Sick and Tired of the Racist Double Standard in America

It finally happened to me. I was sitting at home with my children the other night and a knock came on the door. Now, let me first begin by telling you that we are currently living in a gated corporate apartment complex, on the road, with my husband’s company. It was a red flag that anyone would be knocking on our door at nine o’clock at night! I opened the door and there is a very clean-cut African American gentleman standing at the door. At first, I only cracked the door. I only did this because I have two children under the age of two who love to go bolting out of the front door anytime it is open. I wanted to spare the poor lad the pleasure of being run over by my energetic children, and perhaps myself the joy of chasing them down.

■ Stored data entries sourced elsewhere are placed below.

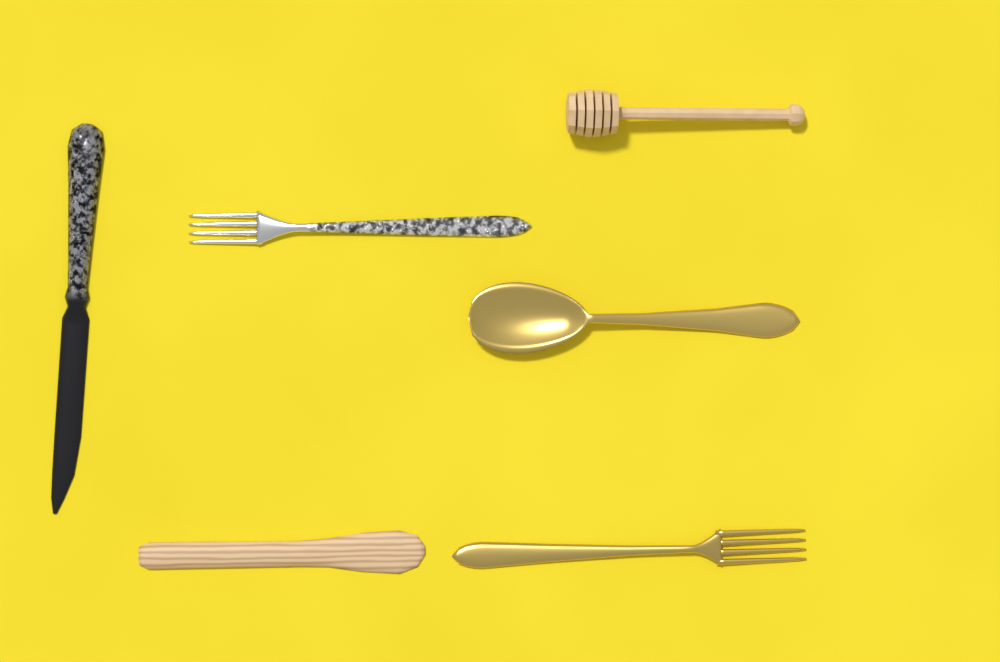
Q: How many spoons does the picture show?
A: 1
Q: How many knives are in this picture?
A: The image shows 2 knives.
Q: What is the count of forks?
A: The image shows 2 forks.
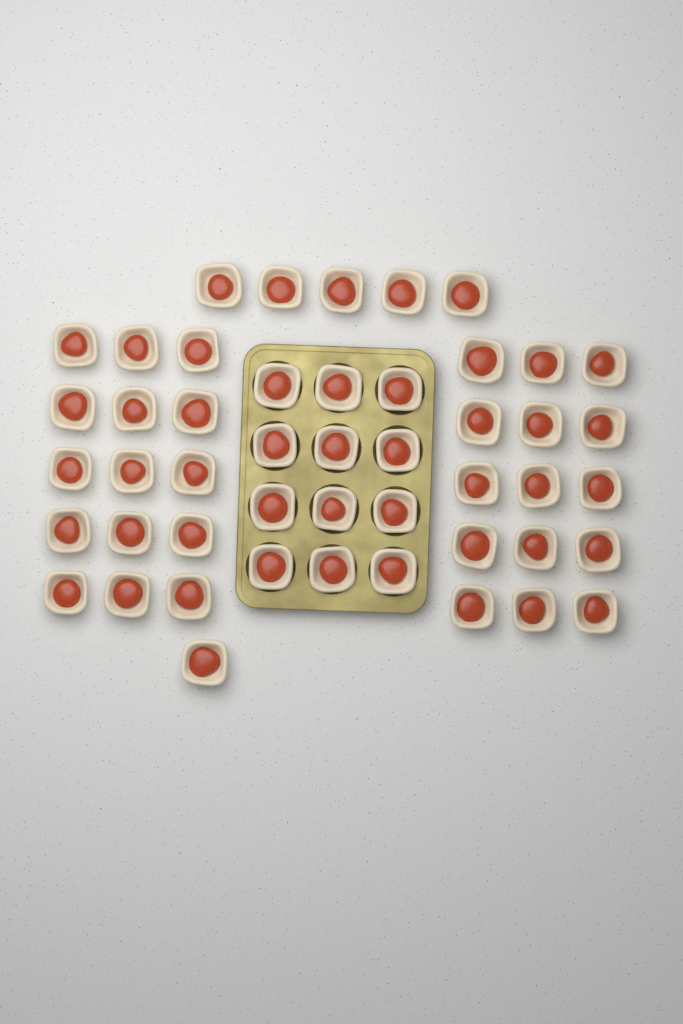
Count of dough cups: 48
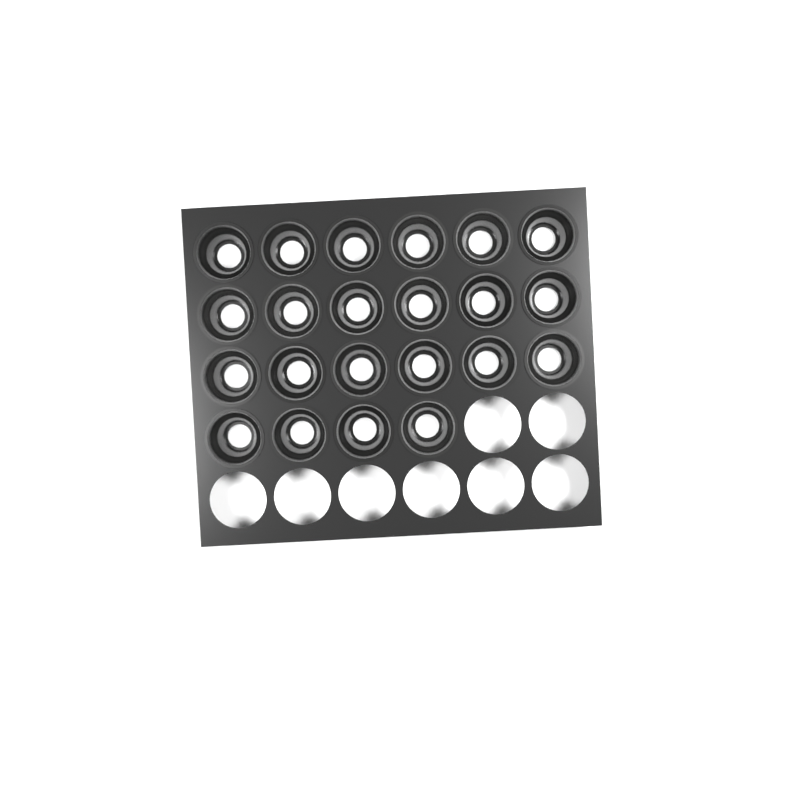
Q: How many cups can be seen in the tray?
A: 22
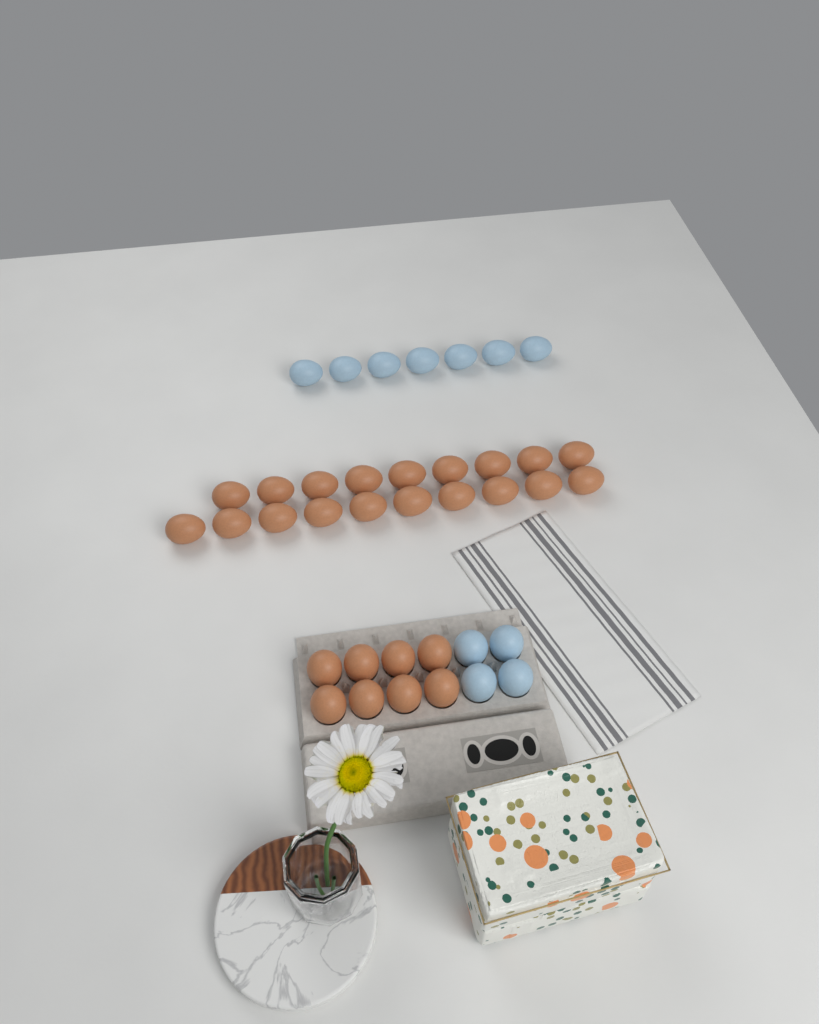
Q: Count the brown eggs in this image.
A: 27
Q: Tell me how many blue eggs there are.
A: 11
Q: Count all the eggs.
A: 38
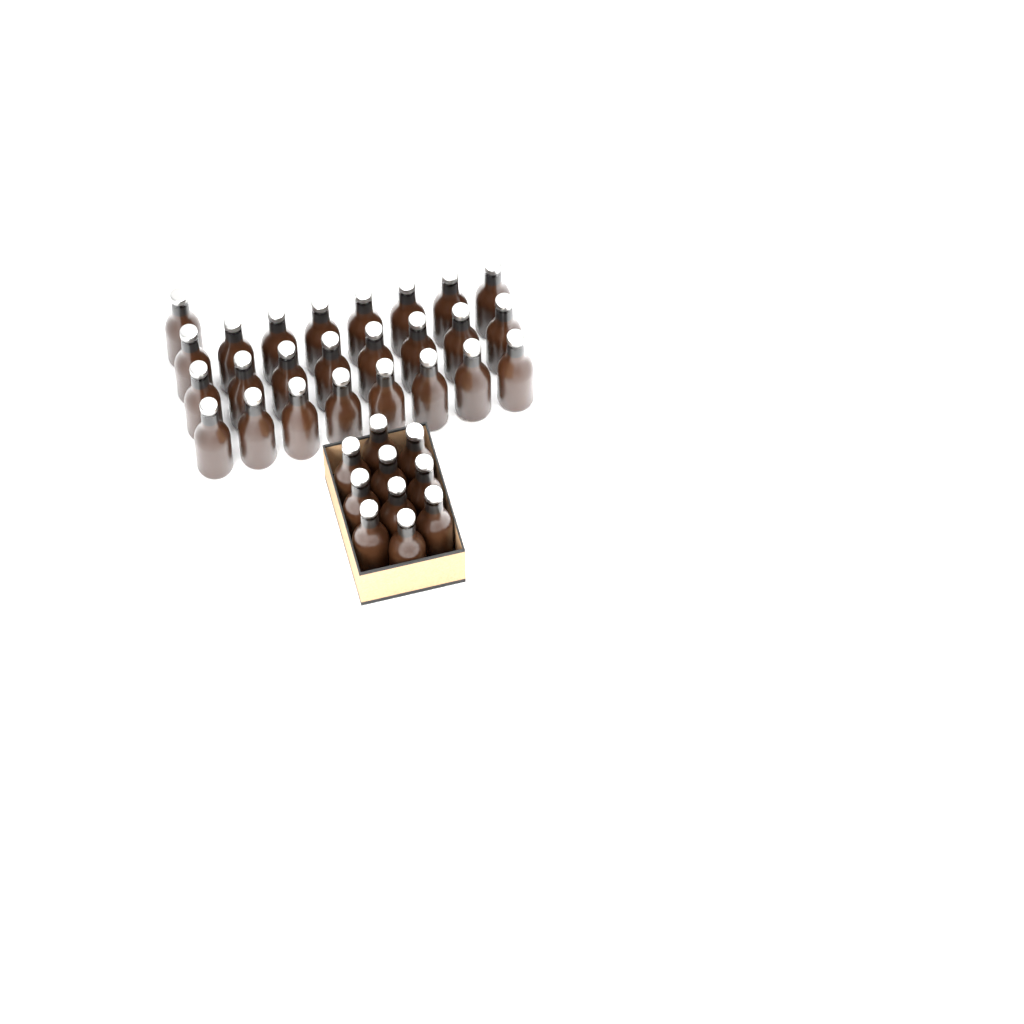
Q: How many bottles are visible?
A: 35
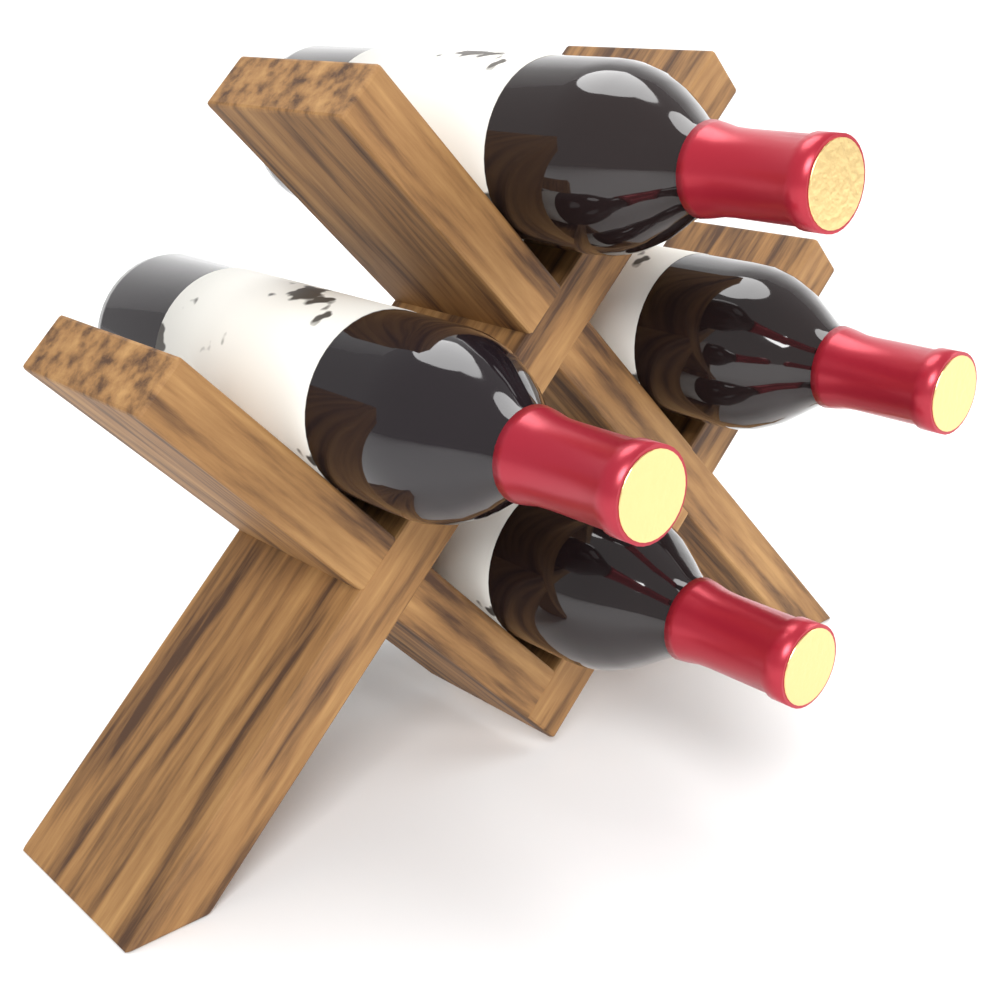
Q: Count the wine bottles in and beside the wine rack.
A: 4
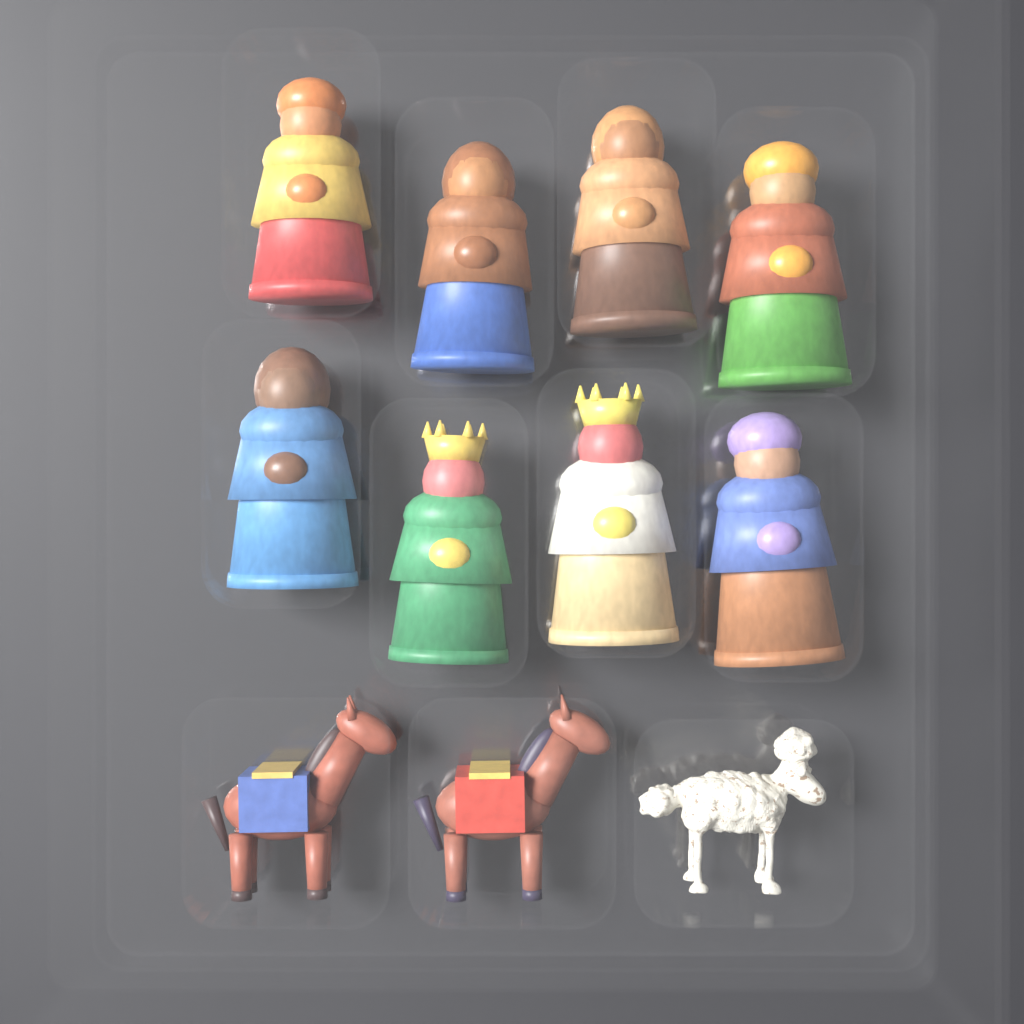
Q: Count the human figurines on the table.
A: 8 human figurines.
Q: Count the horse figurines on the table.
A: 2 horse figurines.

The words out of his mouth when I cracked the door were, “oh, don’t shoot!” and he recoiled with that preconceived look on his face. I ignored that and politely asked what I could help him with. He starts off with this sales pitch. Coincidentally enough, I heard this same spiel just three weeks ago at our home before we went on the road with my husband. It was a pitch for magazine sales. This company sends out young adults and they start their pitch claiming to be college students who are competing with one another to get ‘points’ just from ‘talking to people’. I actually fell for this back home and spent ten minutes talking to the young lady before she told me that the real ‘points’ come from me buying a magazine subscription or two.

Now I am the type of person, first and foremost, who is completely annoyed with door to door salespeople. If I want to buy something I will go to the store. You just never know when or how you will meet the next scam artist so I stay away from people employed to knock on doors. Sorry, that’s just how we are at my house!

Flashback to the gentleman now knocking on my door at nine pm at night. He starts the old familiar pitch about how he is a college student competing with others, blah blah blah. I immediately recognized the pitch and cut him off, politely saying I was not interested. He then flipped the aggressive button asking why I wasn’t interested and saying I hadn’t even heard what he had to say. I again, politely, told him sorry, but I was not interested.

That’s when it happened. I had the door about an inch to closed when I hear him say, “Is it because I’m black?”.
Another thing you might need to know is that I’m not usually one for fighting, I have always tried to respect other people regardless of the conversation we are having etc, etc. However, this chewed right through me the moment I heard it. I instinctively flung the door back open and stepped outside. His face was priceless, he is probably more used to doors being closed in his face than people stepping out to confront him. “Why would you say that?” I glared. He stumbled a bit on his words at first, saying that it was just because I didn’t hear him out.

I couldn’t help but jump his case. Why in the world would I close the door on him just because he was black? I reminded him that this was a non-solicitation community and that this was also a gated community. He got pretty nervous when I started asking him how he got in or who let him in. He claimed he wasn’t soliciting either. I told him that I had heard this same pitch before and that if he wasn’t selling magazines what was he doing? His story changed pretty quickly and he said he was just supposed to be going door to door asking people what they did for a living and why they chose their professions. So now we’ve gone from a competition where you earn points to this just being an opportunity to brush up on your communication skills. Highly annoyed at his apparent lie, I tried to play nice guy. I wanted to be able to show him that I didn’t close the door on him because he was black, but because I didn’t want to be hounded to buy something, especially at 9pm at night in a gated community that clearly states there is to be no solicitation!

I spoke with him for a minute and then we were done. When he asked me what advice I could give him I told him not to ever use the race card on anyone again. It is just immature and causes a very bad first impression. When I walked back in and told my husband what happened he was about ready to rip the guy’s head off. I think that white people are just about fed up with the race card being pulled on us. I have personally had several black friends who were and are practically part of our family. If I have anything against black people it is the fact that SOME of them (not all) still think that every downfall in their life is caused by someone who does not like them for the color of their skin. I am white and I am expected to take responsibility for my own life regardless of my skin color, background, or heritage! I wish others could do the same.

I won’t deny that there are still people out there who ARE racist and I most certainly do not condone that kind of behavior. We shouldn’t be stirring up racial tension by accusing people of being something they are not. I did not appreciate it and became borderline hostile when those words came out of his house. I know that many African Americans endured terrible and inconceivable things decades ago, but I refuse to pay for what white people did back then. Unless I am directly targeting you and treating you unfairly don’t accuse me of doing anything! I’m tired of white people having to constantly tippy-toe around the black community.

I find it wildly amusing that all white people are accused of being racist while African American entertainers such as Chris Rock are able to walk around saying the things about white people that they do. When I was in Germany I heard a black radio station djs signing off to their listeners by reminding the black community that they shouldn’t let ‘whitey’ keep them down. I didn’t realize that white people were still keeping the black man down. Last I knew black people had the same rights as whites. We all choose our own paths in life and should be responsible for whether we succeed or not, not be taught to blame our own failures on other people. Nor should we buy into the idea that it is someone else’s fault for our failures and that they are to blame because they allegedly do not like the color of our skin.

In my dream world black people would be held accountable for what they say about white people and this racist double-standard could go away for good.